Traditional maintenance pharmacotherapy for persistent asthma includes inhaled corticosteroids (ICS), leukotriene modulators, and—when used concomitantly with ICS—long-acting beta agonists (LABA). Except for the acute care setting, anticholinergic treatment, like tiotropium (TIO) has been generally thought of as a treatment for COPD rather than asthma.

Peters et al performed a double-blind, crossover trial in asthmatics (n = 210) who were poorly controlled on ICS alone. As add-on treatment, patients were randomized to tiotropium (ICS + TIO), the long-acting beta agonist salmeterol (ICS + LABA), or a doubling of ICS (ICS + ICS).

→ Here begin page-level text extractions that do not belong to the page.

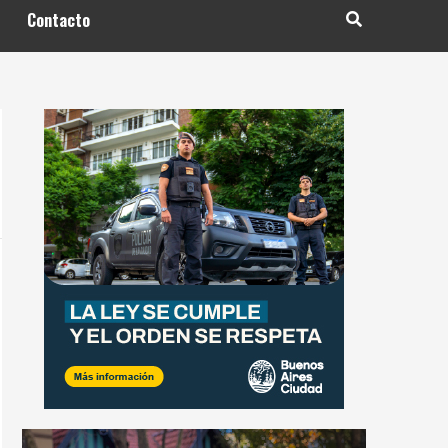
Contacto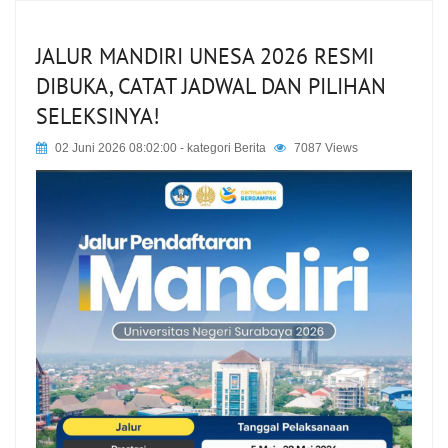
JALUR MANDIRI UNESA 2026 RESMI
DIBUKA, CATAT JADWAL DAN PILIHAN
SELEKSINYA!
02 Juni 2026 08:02:00
- kategori
Berita
7087 Views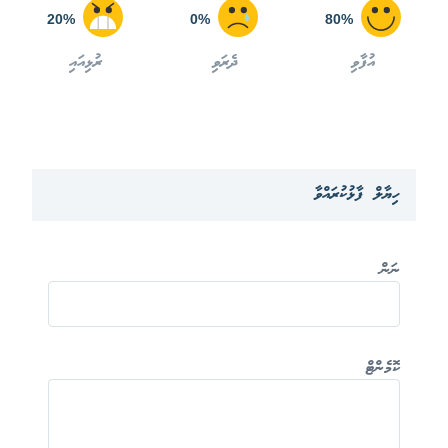
20%
0%
80%
އުފާވި
ދެރަވި
ރުޅިއައި
ހިޔާލް ފާޅުކުރައްވާ
ނަން
ކޮމެންޓް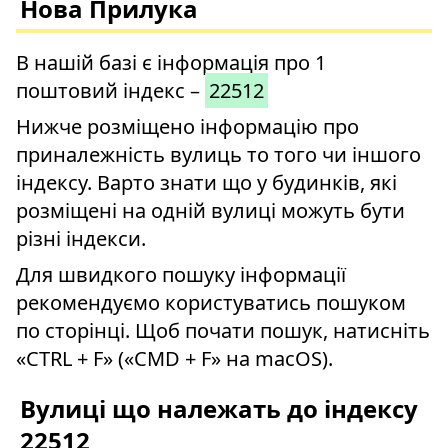
Нова Прилука
В нашій базі є інформація про 1
поштовий індекс –
22512
Нижче розміщено інформацію про
приналежність вулиць то того чи іншого
індексу. Варто знати що у будинків, які
розміщені на одній вулиці можуть бути
різні індекси.
Для швидкого пошуку інформації
рекомендуємо користуватись пошуком
по сторінці. Щоб почати пошук, натисніть
«CTRL + F» («CMD + F» на macOS).
Вулиці що належать до індексу
22512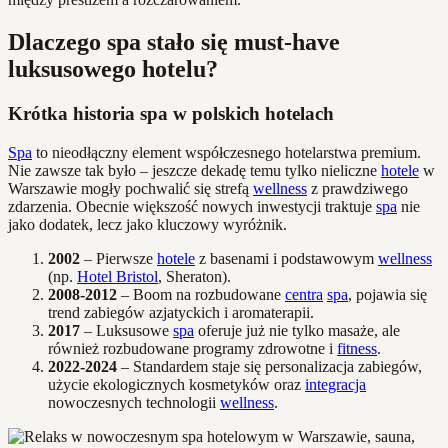
Dlaczego spa stało się must-have
luksusowego hotelu?
Krótka historia spa w polskich hotelach
Spa
to nieodłączny element współczesnego hotelarstwa premium.
Nie zawsze tak było – jeszcze dekadę temu tylko nieliczne
hotele
w
Warszawie mogły pochwalić się strefą
wellness
z prawdziwego
zdarzenia. Obecnie większość nowych inwestycji traktuje
spa
nie
jako dodatek, lecz jako kluczowy wyróżnik.
2002
– Pierwsze
hotele
z basenami i podstawowym
wellness
(np.
Hotel Bristol
, Sheraton).
2008-2012
– Boom na rozbudowane
centra
spa
, pojawia się
trend zabiegów azjatyckich i aromaterapii.
2017
– Luksusowe
spa
oferuje już nie tylko masaże, ale
również rozbudowane programy zdrowotne i
fitness
.
2022-2024
– Standardem staje się personalizacja zabiegów,
użycie ekologicznych kosmetyków oraz
integracja
nowoczesnych technologii
wellness
.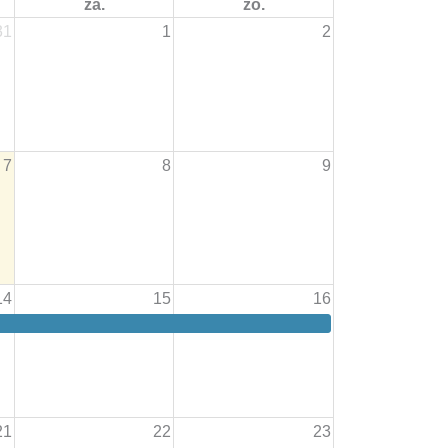
za.
zo.
31
1
2
7
8
9
14
15
16
21
22
23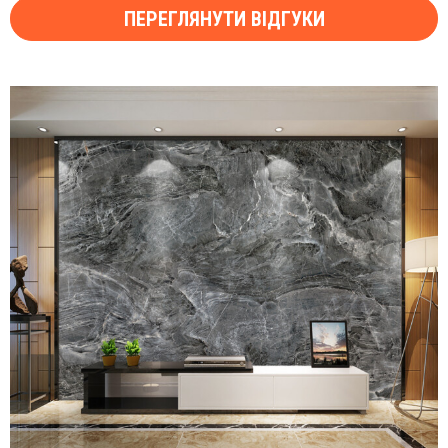
ПЕРЕГЛЯНУТИ ВІДГУКИ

ICS + TIO was found to be superior to ICS + ICS for morning peak expiratory flow (the primary endpoint of the trial). ICS + TIO was demonstrated to be non-inferior to ICS + LABA for morning peak expiratory flow, prebronchodilator FEV1, and proportion of asthma-controlled days (the secondary endpoint of the trial). These results support the consideration of TIO as a maintenance medication for asthma when used in conjunction with ICS. Because the study duration was brief (14 weeks), the durability of anticholinergic treatment for asthma—for instance, is TIO useful in preventing asthma exacerbations?—remains to be determined.